The VanEck Vectors Social Sentiment ETF (BUZZ) taps into social media's growing voice and David Portnoy's popularity. But the exposure it provides isn't quite what you might think.
Asset manager VanEck is tapping into the wisdom of the crowd for its latest product offering: the VanEck Vectors Social Sentiment ETF (BUZZ).
And they've brought one of the loudest of loudspeakers in to let you know about it.
The BUZZ ETF, which is set to launch March 4, tracks an index comprised of stocks benefiting from positive sentiment expressed through social media, news, blogs and other “alternative datasets.”
It's a fitting launch given that the past year has seen a groundswell in daytrading, especially among young people who are taking their stock-picking cues from Reddit forums such as r/WallStreetBets and other social media platforms.
And as if to drive the point home, the BUZZ ETF's launch was announced on Twitter by Dave Portnoy. The, ahem, vocal CEO of Penn National's (PENN) Barstool Sports began day trading heavily during the COVID lockdowns of 2020, inspiring many of his followers to do the same. (Portnoy also is a partner and part-owner of Buzz Holdings, the firm behind BUZZ's underlying index.)
But early hype – and early detractions – about what this fund could be don't quite hit the mark.
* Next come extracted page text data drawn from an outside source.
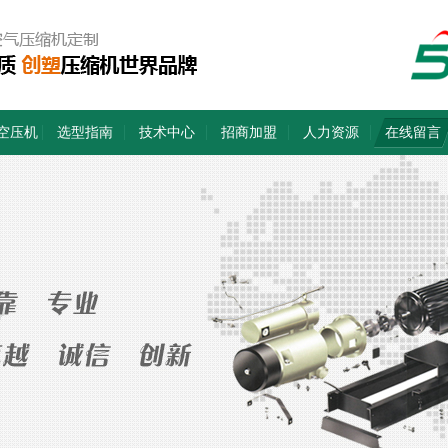
空压机
选型指南
技术中心
招商加盟
人力资源
在线留言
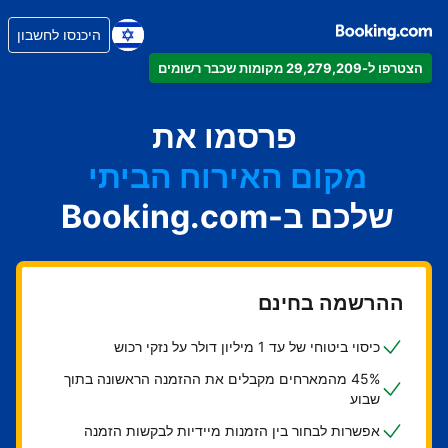
היכנסו לחשבון
הצטרפו ל-29,279,209 מקומות שכבר רשומים
הדירה
המלון
פרסמו את
מקום האירוח הביתי
שלכם ב-Booking.com
בית ההארחה
ה-B&B
ההרשמה בחינם
כיסוי ביטוחי של עד 1 מיליון דולר על נזקי רכוש
45% מהמארחים מקבלים את ההזמנה הראשונה בתוך
שבוע
אפשרות לבחור בין הזמנות מיידיות לבקשות הזמנה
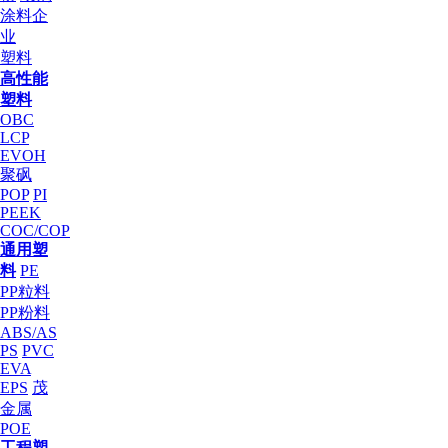
涂料企
业
塑料
高性能
塑料
OBC
LCP
EVOH
聚砜
POP
PI
PEEK
COC/COP
通用塑
料
PE
PP粒料
PP粉料
ABS/AS
PS
PVC
EVA
EPS
茂
金属
POE
工程塑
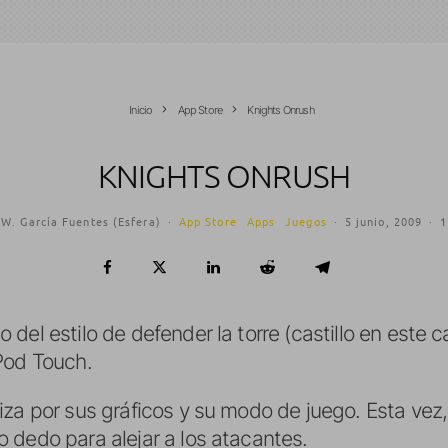
Inicio
App Store
Knights Onrush
KNIGHTS ONRUSH
 W. García Fuentes (Esfera)
·
App Store
Apps
Juegos
·
5 junio, 2009
·
1
 del estilo de defender la torre (castillo en este 
Pod Touch.
za por sus gráficos y su modo de juego. Esta vez, 
 dedo para alejar a los atacantes.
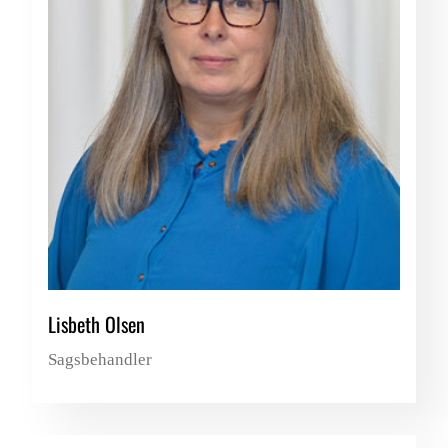
Lisbeth Olsen
Sagsbehandler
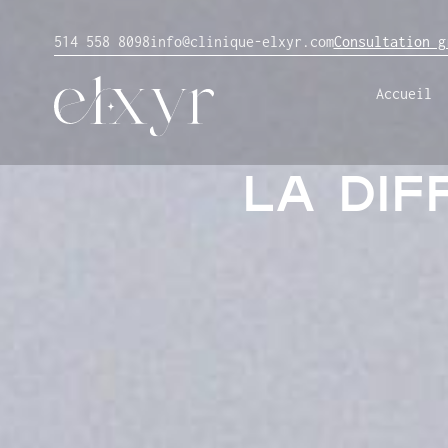
514 558 8098
info@clinique-elxyr.com
Consultation g
Accueil
LA DI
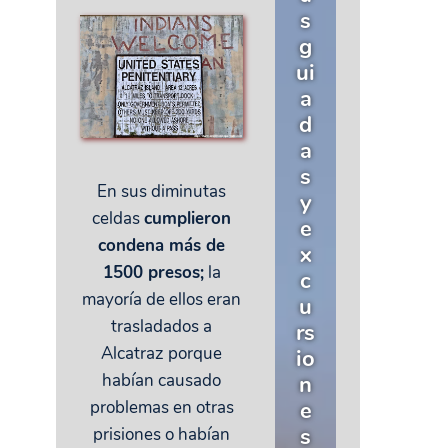
s
g
ui
a
d
a
s
En sus diminutas
y
celdas
cumplieron
e
condena más de
x
1500 presos;
la
c
mayoría de ellos eran
u
trasladados a
rs
Alcatraz porque
io
habían causado
n
problemas en otras
e
s
prisiones o habían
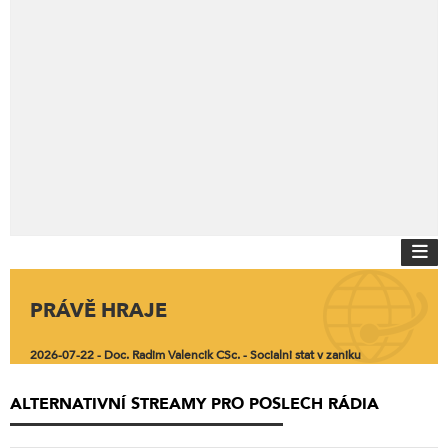
PRÁVĚ HRAJE
2026-07-22 - Doc. Radim Valencik CSc. - Socialni stat v zaniku
ALTERNATIVNÍ STREAMY PRO POSLECH RÁDIA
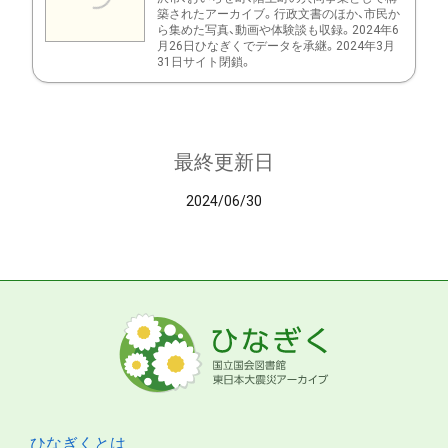
築されたアーカイブ。行政文書のほか、市民か
ら集めた写真、動画や体験談も収録。2024年6
月26日ひなぎくでデータを承継。2024年3月
31日サイト閉鎖。
最終更新日
2024/06/30
ひなぎくとは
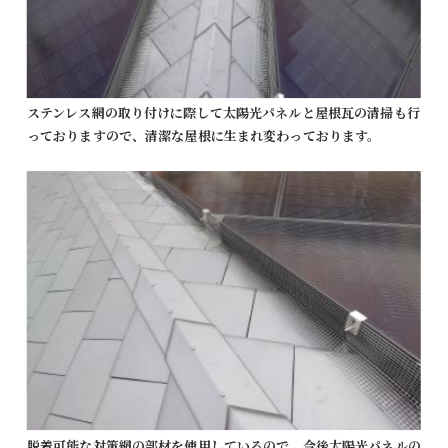
ステンレス網の取り付けに際して太陽光パネルと屋根瓦の清掃も行
っておりますので、清潔な屋根に生まれ変わっております。
脱着可能な対策網の部材を使用しているので、今後太陽光パネルの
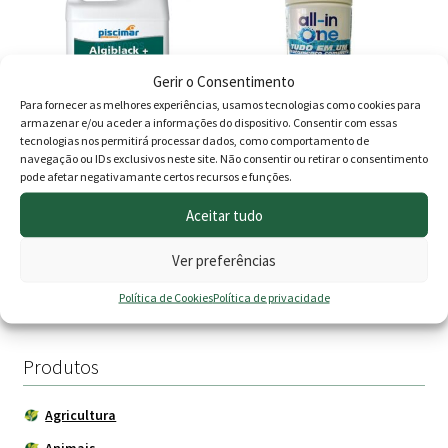
119.00 €
has
multiple
variants.
Gerir o Consentimento
The
Para fornecer as melhores experiências, usamos tecnologias como cookies para
options
armazenar e/ou aceder a informações do dispositivo. Consentir com essas
may
tecnologias nos permitirá processar dados, como comportamento de
navegação ou IDs exclusivos neste site. Não consentir ou retirar o consentimento
be
Piscimar Algiblack PM-624
All-in One tablete 20g
pode afetar negativamante certos recursos e funções.
chosen
Balde 1kg
on
Aceitar tudo
Price
29.00
€
–
99.00
€
12.90
€
the
Ver preferências
range:
product
Ver opções
Adicionar
page
29.00 €
Política de Cookies
Política de privacidade
through
99.00 €
Produtos
Agricultura
Animais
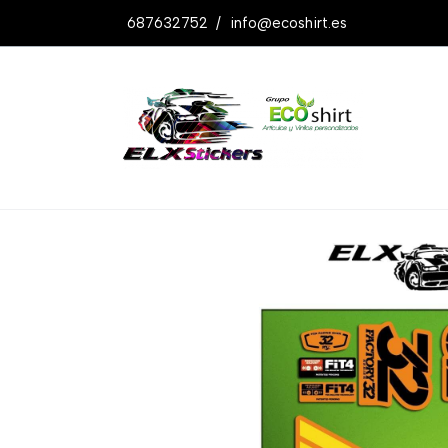
687632752
/
info@ecoshirt.es
Productos
Pegatinas Stickers Fork Hor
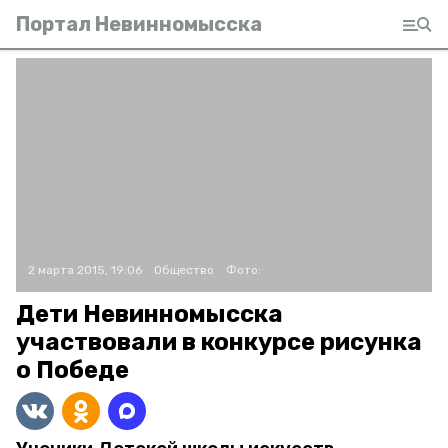
Портал Невинномысска
2 марта 2015, 19:06
Общество
Фото:
Дети Невинномысска
участвовали в конкурсе рисунка
о Победе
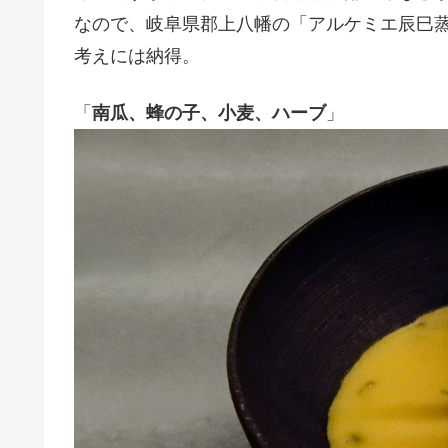
なので、岐阜県郡上八幡の「アルケミエ辰巳
考えには納得。
「
南瓜、蜂の子、小麦、ハーブ
」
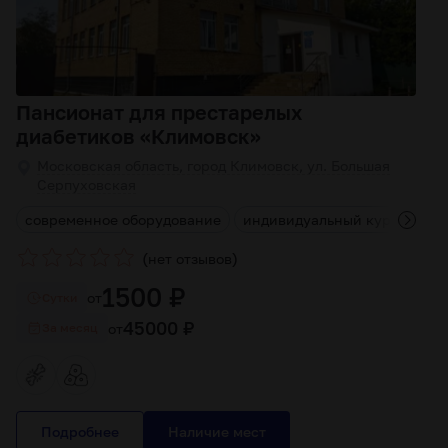
Пансионат для престарелых
диабетиков «Климовск»
Московская область, город Климовск, ул. Большая
Серпуховская
я
современное оборудование
индивидуальный курс лечен
(
)
нет отзывов
1500 ₽
от
Cутки
45000 ₽
от
За месяц
Подробнее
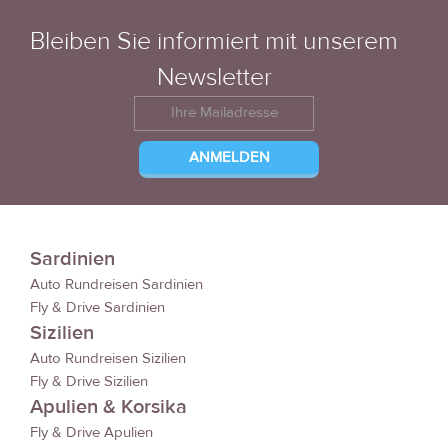
Bleiben Sie informiert mit unserem
Newsletter
Sardinien
Auto Rundreisen Sardinien
Fly & Drive Sardinien
Sizilien
Auto Rundreisen Sizilien
Fly & Drive Sizilien
Apulien & Korsika
Fly & Drive Apulien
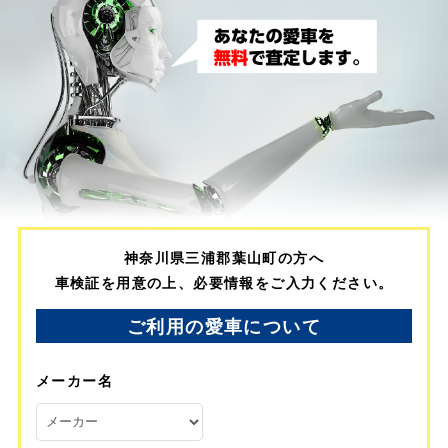
神奈川県三浦郡葉山町の方へ
車検証を用意の上、必要情報をご入力ください。
ご利用の愛車について
メーカー名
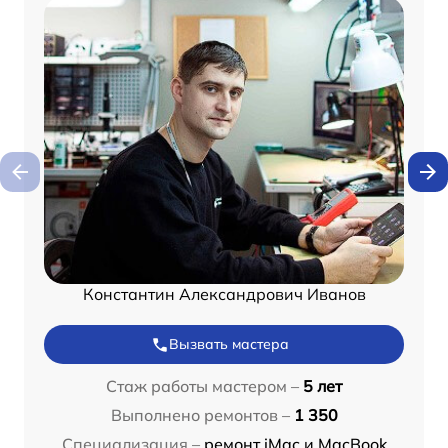
Константин Александрович Иванов
Вызвать мастера
Стаж работы мастером –
5 лет
Выполнено ремонтов –
1 350
Специализация –
ремонт iMac и MacBook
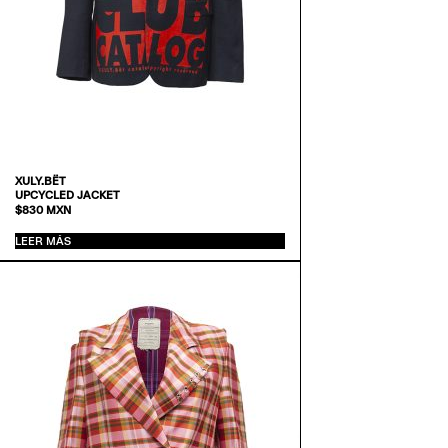
XULY.BËT
UPCYCLED JACKET
$
830
MXN
LEER MÁS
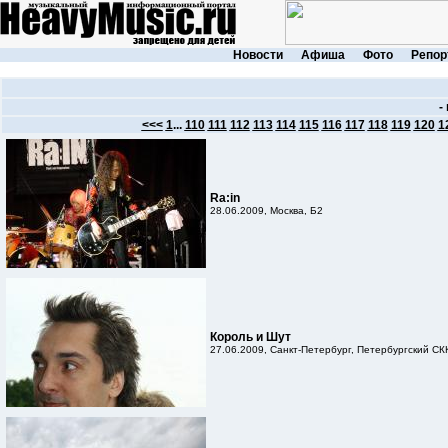
Новости
Афиша
Фото
Репор
-
<<<
1
...
110
111
112
113
114
115
116
117
118
119
120
1
Ra:in
28.06.2009, Москва, Б2
Король и Шут
27.06.2009, Санкт-Петербург, Петербургский СК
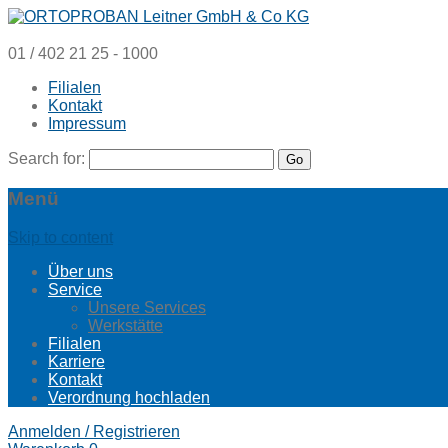
01 / 402 21 25 - 1000
Filialen
Kontakt
Impressum
Search for:
Menü
Skip to content
Über uns
Service
Unsere Services
Werkstätte
Filialen
Karriere
Kontakt
Verordnung hochladen
Anmelden / Registrieren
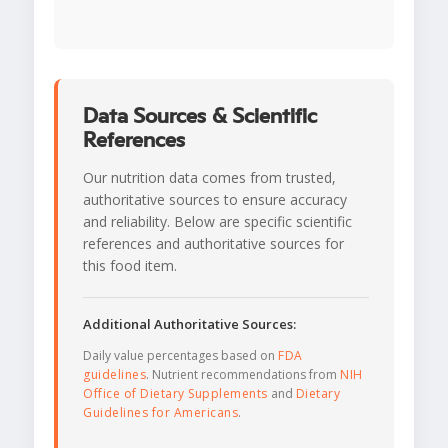
Data Sources & Scientific
References
Our nutrition data comes from trusted,
authoritative sources to ensure accuracy
and reliability. Below are specific scientific
references and authoritative sources for
this food item.
Additional Authoritative Sources:
Daily value percentages based on
FDA
guidelines
. Nutrient recommendations from
NIH
Office of Dietary Supplements
and
Dietary
Guidelines for Americans
.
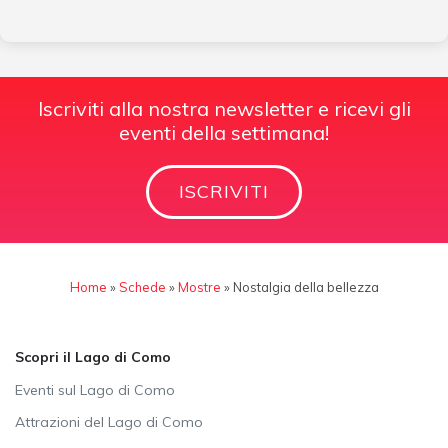
Iscriviti alla nostra newsletter e ricevi gli
eventi della settimana!
ISCRIVITI
Home
»
Schede
»
Mostre
»
Nostalgia della bellezza
Scopri il Lago di Como
Eventi sul Lago di Como
Attrazioni del Lago di Como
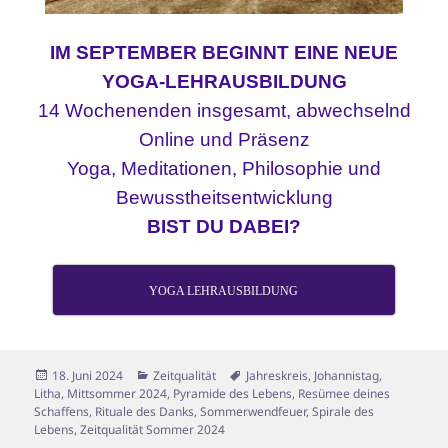
IM SEPTEMBER BEGINNT EINE NEUE
YOGA-LEHRAUSBILDUNG
14 Wochenenden insgesamt, abwechselnd
Online und Präsenz
Yoga, Meditationen, Philosophie und
Bewusstheitsentwicklung
BIST DU DABEI?
YOGA LEHRAUSBILDUNG
Veröffentlicht
Kategorien
Schlagwörter
18. Juni 2024
Zeitqualität
Jahreskreis
,
Johannistag
,
am
Litha
,
Mittsommer 2024
,
Pyramide des Lebens
,
Resümee deines
Schaffens
,
Rituale des Danks
,
Sommerwendfeuer
,
Spirale des
Lebens
,
Zeitqualität Sommer 2024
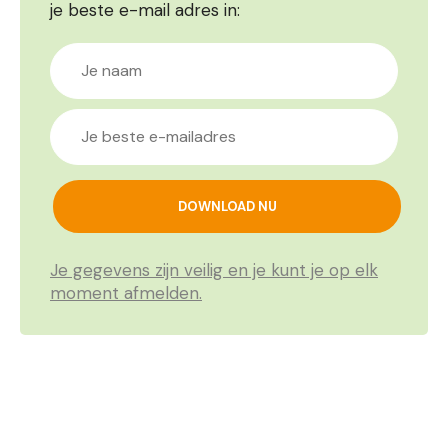
je beste e-mail adres in:
Je gegevens zijn veilig en je kunt je op elk
moment afmelden.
Read on as we discuss what the BUZZ ETF really is … and what it isn't.
What the BUZZ ETF Is
It's a sentiment tracker.
VanEck says its VanEck Vectors Social Sentiment ETF is a collection of larger stocks – names with market values of at least $5 billion – that “exhibit the highest degree of positive investor sentiment and bullish perception” based on content that one could typically find online. Twitter posts. News articles. Blogs.
The BUZZ ETF tracks the BUZZ NextGen AI US Sentiment Leaders Index, which uses natural language processing technology to ingest and determine the positive, negative or neutral value of millions of inputs.
“It's all about training the models to understand written text the same way people in the investment world understand that text,” says Jamie Wise, founder and CEO of Buzz Holdings. “People speak very differently about stocks than they do, say, product reviews on Amazon.”
After ranking stocks by factors such as degrees of sentiment and breadth of discussion, the system's algorithms pluck the 75 top-scoring names for inclusion in the index.
The BUZZ index repeats the process as part of a monthly rebalancing, with a small “buffer” provision included. If a stock was ranked at 71 to 75 in the prior month, and following rebalancing it would be ranked at 76 to 80, the index keeps said stock to minimize turnover (and thus trading costs).
What It Isn't
The BUZZ ETF is not a way to recreate the r/WallStreetBets phenomenon.
We explain the GameStop/WallStreetBets phenomenon in more detail here, but for the uninitiated, a very quick explanation:
Back in January, a Reddit community identified a number of stocks that Wall Street was overwhelmingly betting against. These stocks were perfect targets for a so-called short squeeze, in which a burst of buying impels people making bearish bets against the stock to unwind their trades – by purchasing more shares, thus driving the stock even higher. The greatest stock of focus, GameStop (GME), was squeezed as much as 2,463% higher at its peak … before crashing back down to earth, that is.
That brings us back to the BUZZ ETF.